Thursday, February 25, 2010

Mental Floss

Almost since day one of this blog, people have been asking why I blog. The blog's first title is long forgotten (Crewsin' Arizona? Or was that the heading on my website home page?), but the subtitle was "So Many Men, So Little Time." I began the blog when I was cycling through a lot of short-term relationships, and dealing with the frustrations and heartaches of dating-over-50.

About 16 months after I started the blog, its focus totally changed as my son and daughter-in-law decided to move back to Youngstown, and I was forced to deal with the loss of my family. For many months in Tucson, I had babysat two or three nights a week, and hosted the grandbabes for a sleepover at least once a month. When my four-year engagement was broken, my family was my lifeline. Our Sunday night family dinners became the perfect way to end the weekend and start the new week.
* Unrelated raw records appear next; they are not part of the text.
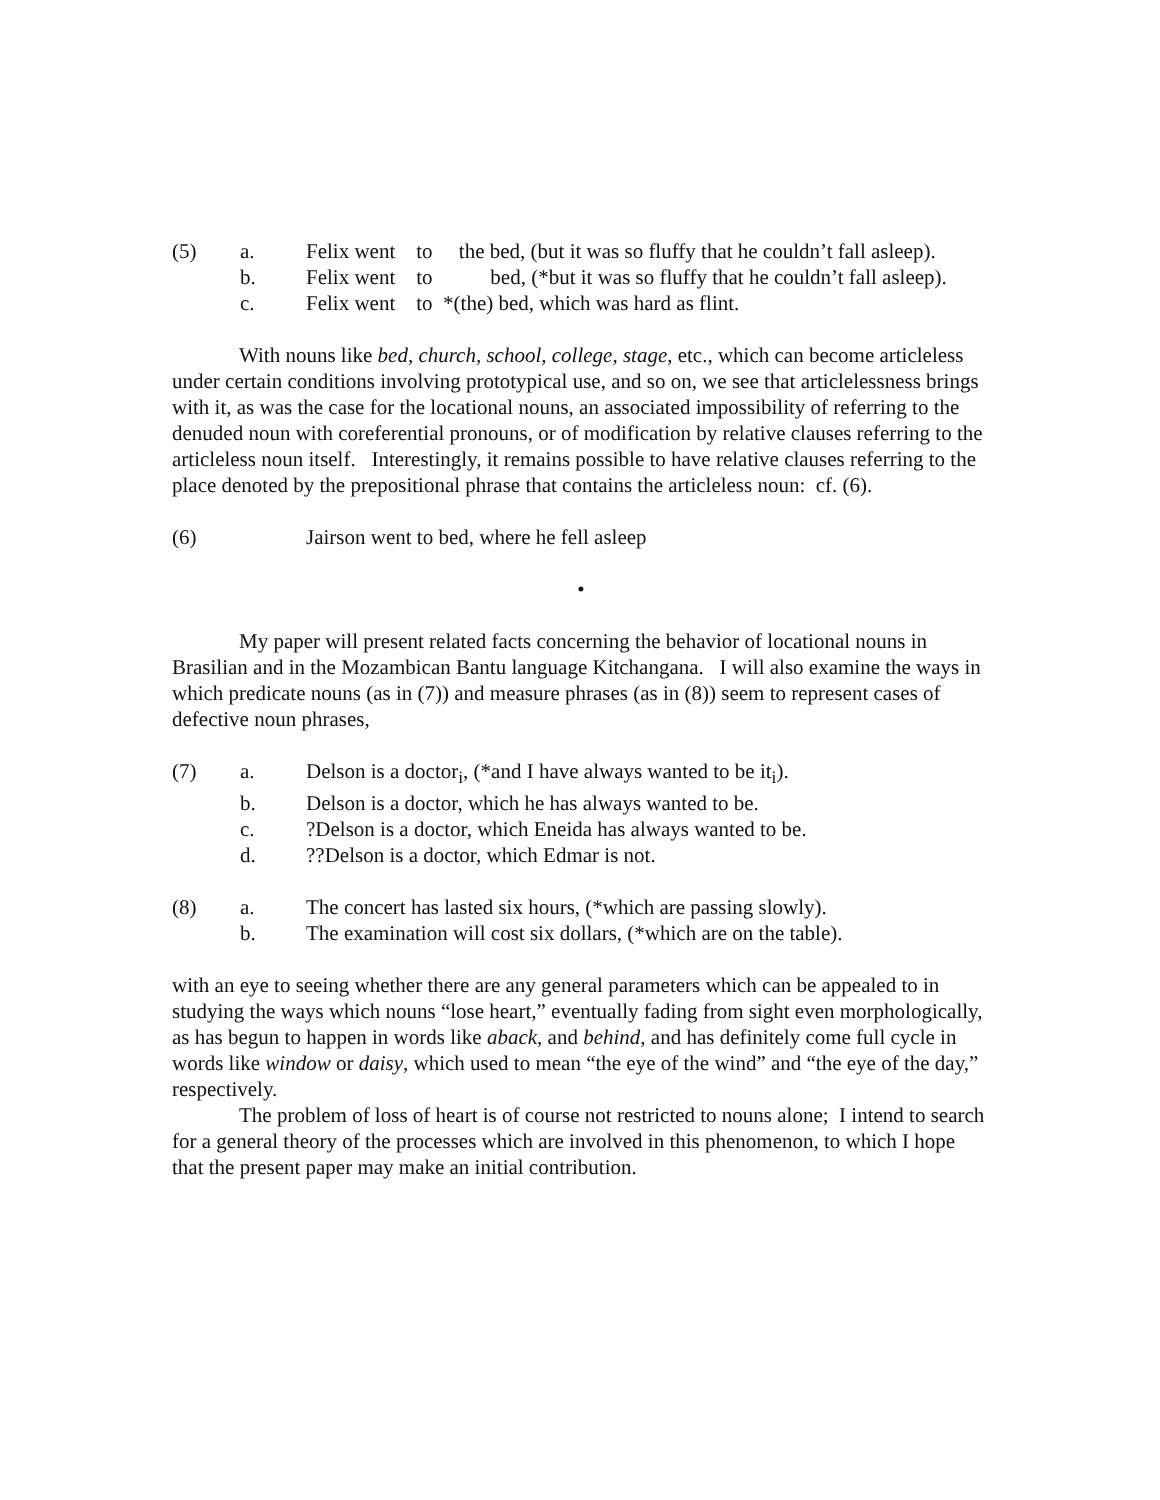(5)
a.
Felix went to the bed, (but it was so fluffy that he couldn’t fall asleep).
b.
Felix went to bed, (*but it was so fluffy that he couldn’t fall asleep).
c.
Felix went to *(the) bed, which was hard as flint.
With nouns like bed, church, school, college, stage, etc., which can become articleless under certain conditions involving prototypical use, and so on, we see that articlelessness brings with it, as was the case for the locational nouns, an associated impossibility of referring to the denuded noun with coreferential pronouns, or of modification by relative clauses referring to the articleless noun itself. Interestingly, it remains possible to have relative clauses referring to the place denoted by the prepositional phrase that contains the articleless noun: cf. (6).
(6)
Jairson went to bed, where he fell asleep
•
My paper will present related facts concerning the behavior of locational nouns in Brasilian and in the Mozambican Bantu language Kitchangana. I will also examine the ways in which predicate nouns (as in (7)) and measure phrases (as in (8)) seem to represent cases of defective noun phrases,
(7)
a.
Delson is a doctor<sub>i</sub>, (*and I have always wanted to be it<sub>i</sub>).
b.
Delson is a doctor, which he has always wanted to be.
c.
?Delson is a doctor, which Eneida has always wanted to be.
d.
??Delson is a doctor, which Edmar is not.
(8)
a.
The concert has lasted six hours, (*which are passing slowly).
b.
The examination will cost six dollars, (*which are on the table).
with an eye to seeing whether there are any general parameters which can be appealed to in studying the ways which nouns “lose heart,” eventually fading from sight even morphologically, as has begun to happen in words like aback, and behind, and has definitely come full cycle in words like window or daisy, which used to mean “the eye of the wind” and “the eye of the day,” respectively.
The problem of loss of heart is of course not restricted to nouns alone; I intend to search for a general theory of the processes which are involved in this phenomenon, to which I hope that the present paper may make an initial contribution.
Their move was devastating to me, and my sadness consumed me. Writing about it constituted, for me, therapy without the therapist. The exercise of forming my thoughts into pixelated words helped me learn how to live without them, until we all agreed that my best life (and, I hope, theirs) was for me to be nearby and continue my support role in their life.
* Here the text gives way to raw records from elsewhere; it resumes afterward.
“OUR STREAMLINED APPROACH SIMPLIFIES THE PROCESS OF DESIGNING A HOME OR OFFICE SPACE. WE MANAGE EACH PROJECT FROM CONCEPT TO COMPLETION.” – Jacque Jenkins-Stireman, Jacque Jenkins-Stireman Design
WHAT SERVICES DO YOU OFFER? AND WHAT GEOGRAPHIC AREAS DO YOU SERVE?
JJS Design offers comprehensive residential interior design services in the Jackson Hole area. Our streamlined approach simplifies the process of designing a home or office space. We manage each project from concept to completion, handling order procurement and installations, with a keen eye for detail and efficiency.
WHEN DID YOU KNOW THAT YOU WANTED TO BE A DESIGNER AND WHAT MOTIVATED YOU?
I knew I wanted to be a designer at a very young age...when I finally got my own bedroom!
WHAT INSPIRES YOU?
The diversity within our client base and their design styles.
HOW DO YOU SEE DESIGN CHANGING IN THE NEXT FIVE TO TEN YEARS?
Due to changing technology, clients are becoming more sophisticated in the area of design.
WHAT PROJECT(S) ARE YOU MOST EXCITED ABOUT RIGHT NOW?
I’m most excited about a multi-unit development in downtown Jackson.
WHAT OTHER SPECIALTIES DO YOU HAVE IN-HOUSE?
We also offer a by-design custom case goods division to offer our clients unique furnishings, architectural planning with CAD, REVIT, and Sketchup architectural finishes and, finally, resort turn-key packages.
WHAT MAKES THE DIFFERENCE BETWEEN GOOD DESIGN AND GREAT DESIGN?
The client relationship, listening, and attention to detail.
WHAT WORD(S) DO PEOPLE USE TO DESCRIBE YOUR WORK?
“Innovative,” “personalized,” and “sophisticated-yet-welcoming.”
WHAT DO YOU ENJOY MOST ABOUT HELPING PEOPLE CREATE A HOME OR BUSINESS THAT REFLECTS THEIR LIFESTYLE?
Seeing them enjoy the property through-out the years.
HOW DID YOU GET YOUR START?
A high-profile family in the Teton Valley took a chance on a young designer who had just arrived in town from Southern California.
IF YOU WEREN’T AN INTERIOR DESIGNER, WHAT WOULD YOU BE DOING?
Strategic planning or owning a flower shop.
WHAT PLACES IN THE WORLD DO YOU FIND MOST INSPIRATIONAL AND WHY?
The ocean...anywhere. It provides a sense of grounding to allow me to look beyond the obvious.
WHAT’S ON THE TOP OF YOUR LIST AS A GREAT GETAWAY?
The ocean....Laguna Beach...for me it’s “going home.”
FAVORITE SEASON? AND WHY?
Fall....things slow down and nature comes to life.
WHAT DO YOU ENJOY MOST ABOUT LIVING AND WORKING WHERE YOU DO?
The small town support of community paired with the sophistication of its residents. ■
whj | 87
The blog's focus then changed, along with its name. I asked readers for input, and from all the suggestions, chose "Amazing Adventures: Tales from a Mid-Life Renaissance." Friends had long been encouraging me to write about my life—about the adoption and the music and the marriages and the circuitous path. In leaving Tucson, I had, once again, started over from scratch with my life, taking on a new and foreign geography, leaving behind friendships developed over the previous seven years. Changing, at age 57.5, everything.

The blog gave me continuity. Tucson friends who loved and missed me read my writing every day to keep me in their lives. New friends and acquaintances began reading, to get to know me better. And post topics would swirl through my head daily. Documenting them enabled me to bring peace to my busy brain, reeling from all the upheaval.

When I go back to the early posts in 2006 and contrast them to recent posts, I am thrilled with how much my writing has improved. My facility with words is freer now, with the search for the perfect word being both challenging and rewarding, a most enjoyable game. I have grown as a writer, through the simple act of writing.

But the timing is also interesting. I find that when I write late at night, I'm too tired to craft clever sentences. But when I write upon arrival at the office, after forming the entire post in my head while driving, the act of writing tends to jumpstart my creativity for the rest of the day. The technical words I write, following after the creativity session, flow more freely and feel less pedantic, less tedious and routine.

I've often encouraged people who like to write to begin a blog. It's not a matter of what you have to give to the cyberworld. It's not about how many readers you'll have. It's about how you'll grow, how your thoughts will develop, how your brain will activate more completely for listening to all the words flying around inside your head.

And, for me, it's also kinda nice that my friends know me better, despite the pace of our lives and the difficulty of making time for each other. Many long e-mail conversations begin just out of someone reading something that was irresistible to them. For me, my work in this venue is rewarding.